I have a question regarding the "rugarch" package in R. I try to fit a ARMA(1,1)+GARCH(1,1) to a time series $x$ using the following command:
spec <- ugarchspec(variance.model=list(model="sGARCH", garchOrder=c(1,1)), mean.model=list(c(1,1)))
fitted <- ugarchfit(spec, x)
The code above gives me the following result:
Optimal Parameters
------------------------------------
Estimate Std. Error t value Pr(>|t|)
mu 0.001001 0.001315 0.761040 0.446633
ar1 0.008470 0.351193 0.024118 0.980759
ma1 0.119446 0.345840 0.345379 0.729809
omega 0.000025 0.000016 1.571823 0.115992
alpha1 0.127315 0.053834 2.364961 0.018032
beta1 0.814652 0.069936 11.648563 0.000000`
Now my question is the following, how are the residuals calculated? The one you obtain from the command residuals(fitted)
?
I mean for me I would assume that for instance, if $r_t$ is residual at time $t$:
$r_t = x_t – \mu – AR_1x_{t-1} – MA_1r_{t-1}$
But already for their first residuals, how do you obtain it?

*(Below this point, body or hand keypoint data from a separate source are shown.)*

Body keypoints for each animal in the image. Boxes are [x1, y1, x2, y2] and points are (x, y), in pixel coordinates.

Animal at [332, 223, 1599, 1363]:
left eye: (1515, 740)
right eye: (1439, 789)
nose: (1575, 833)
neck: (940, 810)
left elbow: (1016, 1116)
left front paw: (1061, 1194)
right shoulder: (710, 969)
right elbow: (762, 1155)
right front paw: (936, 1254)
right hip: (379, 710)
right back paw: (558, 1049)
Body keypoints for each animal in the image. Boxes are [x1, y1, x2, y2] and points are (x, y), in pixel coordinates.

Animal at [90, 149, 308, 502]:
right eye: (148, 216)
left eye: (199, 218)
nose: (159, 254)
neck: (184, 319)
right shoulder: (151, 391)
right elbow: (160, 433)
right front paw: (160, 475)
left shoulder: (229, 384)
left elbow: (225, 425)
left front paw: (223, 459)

Here are my values of $x$ :
$x_1 = 0.009888849$
$x_2 = -0.008468736$
$x_3=0.014004795$
and the residuals from command residuals(fitted)
:
$r_1=0.008887706$,
$r_2=-0.010606758$
$r_3=0.014350796$.
Using my method I get:
$r_1 = x_1 -\mu = 0.007927641 \neq r_1$
$r_2 = x_1 – \mu – AR_1 x_1 – MA_1 r_1 = -0.01099179$
and so on. Basically it is not far, but it is also not what they have, so I would like to know if someone could tell me what I am missing here?
Thanks!
Best Answer
I can see that you have made errors in your calculation (that you haven't shown). Please recalculate properly and you'll see that the answers are exactly matching.
For e.g.
r1 = x1 −μ = 0.009888849-0.001001 = 0.008887
,which is equal to r1 that you get with the residuals functions. Secondly, in your formula of r2, the first term should be x2 instead of x1, and I believe it's a typo.
Also, note that you can obtain the optimal parameter values with higher number of significant figures using the
coef(fitted)
function, which will be useful in your calculation.